Pour le plaisir de gâcher la grande foire-à-tout électorale, citons deux classements explosifs qui expliquent, entre autres, pourquoi nous sommes à la peine. Selon Eurostat, l’office européen des statistiques, le salarié français à temps complet est celui qui travaille le moins dans l’Union. En heures annuelles travaillées, il est à 1 646 ; l’Italien à 1 776 ; l’Espagnol à 1 811 ; l’Allemand à 1 845. Et il faudrait travailler moins ! Toujours selon Eurostat, la France est l’un des pays européens où le coût horaire du travail est le plus élevé (35,60 euros) parce qu’il est le plus excessivement chargé : 33,2 % de coûts non salariaux contre une moyenne de 23 % dans l’Union européenne. Et il faudrait encore augmenter les charges !
Sans doute se trouvera-t-il toujours des économistes atterrés et atterrants pour récuser ces chiffres incontestables. Telle est en effet l’une des grandes causes de l’actuel mal français, et notamment de son chômage de masse : chez nous, quand les vraies statistiques ne leur conviennent pas, les pseudo-experts en mijotent de fausses qui contrediront les premières et auront les honneurs de la bonne presse. Il n’y a, hélas, que deux candidats sur onze, François Fillon et Emmanuel Macron, qui prennent les chiffres au sérieux, et c’est pitié que tous les autres vivent dans la pensée magique, comme Alice au pays des merveilles.
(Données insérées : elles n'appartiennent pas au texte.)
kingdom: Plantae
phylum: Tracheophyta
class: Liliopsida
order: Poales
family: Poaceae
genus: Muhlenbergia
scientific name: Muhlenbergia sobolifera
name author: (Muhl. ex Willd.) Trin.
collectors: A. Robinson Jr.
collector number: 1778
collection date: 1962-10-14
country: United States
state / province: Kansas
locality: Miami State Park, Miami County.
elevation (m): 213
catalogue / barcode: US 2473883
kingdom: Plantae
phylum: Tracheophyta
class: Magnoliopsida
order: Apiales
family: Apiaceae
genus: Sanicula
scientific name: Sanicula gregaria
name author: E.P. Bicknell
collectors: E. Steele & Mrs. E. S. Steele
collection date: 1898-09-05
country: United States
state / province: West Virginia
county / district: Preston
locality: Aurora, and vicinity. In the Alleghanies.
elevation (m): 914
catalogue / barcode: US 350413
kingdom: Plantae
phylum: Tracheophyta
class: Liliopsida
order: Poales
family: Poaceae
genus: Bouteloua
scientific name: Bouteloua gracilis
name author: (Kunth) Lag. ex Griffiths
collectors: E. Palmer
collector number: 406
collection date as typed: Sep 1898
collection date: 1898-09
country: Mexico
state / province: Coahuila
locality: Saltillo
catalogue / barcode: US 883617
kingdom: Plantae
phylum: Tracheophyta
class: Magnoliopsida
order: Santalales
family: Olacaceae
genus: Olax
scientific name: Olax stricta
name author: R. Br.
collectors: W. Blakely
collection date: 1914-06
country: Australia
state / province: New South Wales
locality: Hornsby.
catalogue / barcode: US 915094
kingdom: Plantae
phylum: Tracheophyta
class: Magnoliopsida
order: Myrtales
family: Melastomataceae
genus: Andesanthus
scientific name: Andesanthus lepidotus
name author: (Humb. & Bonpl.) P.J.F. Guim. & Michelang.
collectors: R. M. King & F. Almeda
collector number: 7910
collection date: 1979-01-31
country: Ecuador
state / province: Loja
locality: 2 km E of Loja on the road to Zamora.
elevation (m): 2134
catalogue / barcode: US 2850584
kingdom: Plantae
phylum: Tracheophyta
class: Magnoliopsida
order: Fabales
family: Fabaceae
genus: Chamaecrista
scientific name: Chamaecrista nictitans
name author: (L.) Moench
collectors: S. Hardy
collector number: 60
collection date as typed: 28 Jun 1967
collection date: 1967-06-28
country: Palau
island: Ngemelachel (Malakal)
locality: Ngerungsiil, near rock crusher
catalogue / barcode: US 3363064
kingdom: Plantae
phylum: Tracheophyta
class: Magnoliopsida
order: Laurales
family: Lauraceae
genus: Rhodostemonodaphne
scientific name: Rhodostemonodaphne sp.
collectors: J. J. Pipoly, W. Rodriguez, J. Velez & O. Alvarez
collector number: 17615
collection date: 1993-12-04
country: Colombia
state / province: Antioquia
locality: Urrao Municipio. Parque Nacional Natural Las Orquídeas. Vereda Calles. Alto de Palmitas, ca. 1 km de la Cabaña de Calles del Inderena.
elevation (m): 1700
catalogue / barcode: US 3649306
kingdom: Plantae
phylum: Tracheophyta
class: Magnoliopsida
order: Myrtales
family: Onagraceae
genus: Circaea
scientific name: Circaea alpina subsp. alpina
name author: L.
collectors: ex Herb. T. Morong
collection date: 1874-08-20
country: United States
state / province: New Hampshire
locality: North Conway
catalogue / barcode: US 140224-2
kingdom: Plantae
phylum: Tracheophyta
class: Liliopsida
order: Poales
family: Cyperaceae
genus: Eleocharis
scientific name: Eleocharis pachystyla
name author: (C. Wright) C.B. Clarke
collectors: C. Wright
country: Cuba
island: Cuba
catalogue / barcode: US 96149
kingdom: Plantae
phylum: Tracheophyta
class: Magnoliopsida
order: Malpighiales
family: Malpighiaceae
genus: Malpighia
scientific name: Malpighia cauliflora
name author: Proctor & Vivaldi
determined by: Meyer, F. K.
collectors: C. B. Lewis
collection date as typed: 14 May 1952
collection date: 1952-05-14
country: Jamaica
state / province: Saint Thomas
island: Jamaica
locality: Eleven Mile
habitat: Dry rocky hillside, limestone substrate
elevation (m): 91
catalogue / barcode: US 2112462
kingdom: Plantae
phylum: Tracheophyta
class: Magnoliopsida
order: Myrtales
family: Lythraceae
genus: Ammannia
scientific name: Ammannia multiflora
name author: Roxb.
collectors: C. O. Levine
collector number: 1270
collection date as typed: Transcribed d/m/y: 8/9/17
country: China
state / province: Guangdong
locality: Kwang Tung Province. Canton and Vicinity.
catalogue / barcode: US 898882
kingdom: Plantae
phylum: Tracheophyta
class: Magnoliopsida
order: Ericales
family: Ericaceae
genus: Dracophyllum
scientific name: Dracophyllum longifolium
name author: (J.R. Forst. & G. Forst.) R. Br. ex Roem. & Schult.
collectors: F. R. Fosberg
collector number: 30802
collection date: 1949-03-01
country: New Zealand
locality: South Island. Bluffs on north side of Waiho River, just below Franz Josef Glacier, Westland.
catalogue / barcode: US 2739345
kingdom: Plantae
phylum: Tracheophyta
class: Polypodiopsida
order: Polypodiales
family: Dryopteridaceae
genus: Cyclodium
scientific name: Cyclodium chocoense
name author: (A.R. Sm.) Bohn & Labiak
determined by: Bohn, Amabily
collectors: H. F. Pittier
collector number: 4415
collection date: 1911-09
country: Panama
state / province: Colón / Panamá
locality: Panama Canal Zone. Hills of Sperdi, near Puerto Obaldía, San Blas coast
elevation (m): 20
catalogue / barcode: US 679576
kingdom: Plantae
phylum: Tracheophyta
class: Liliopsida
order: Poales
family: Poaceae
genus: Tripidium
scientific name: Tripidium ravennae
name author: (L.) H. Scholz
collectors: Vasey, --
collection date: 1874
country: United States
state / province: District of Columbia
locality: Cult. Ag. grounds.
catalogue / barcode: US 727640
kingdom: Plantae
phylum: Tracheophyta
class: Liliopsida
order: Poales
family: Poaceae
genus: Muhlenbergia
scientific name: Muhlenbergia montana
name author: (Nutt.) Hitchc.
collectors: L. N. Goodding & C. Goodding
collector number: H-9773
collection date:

Ils ne savent pas que, comme dirait Virgile, « nous ne pouvons tous toutes choses ». Sous leurs avalanches de promesses, comment ne pas avoir envie d’air pur ? Un conseil, en ce cas : retrouver pour mieux respirer le grand poète lombard, amoureux de la nature, que croque si bien Xavier Darcos dans « Virgile, notre vigie » (3), un feu d’artifice d’intelligence et d’érudition 1. La Libre Belgique, le 25 mars. 2. Fayard. 3. Fayard.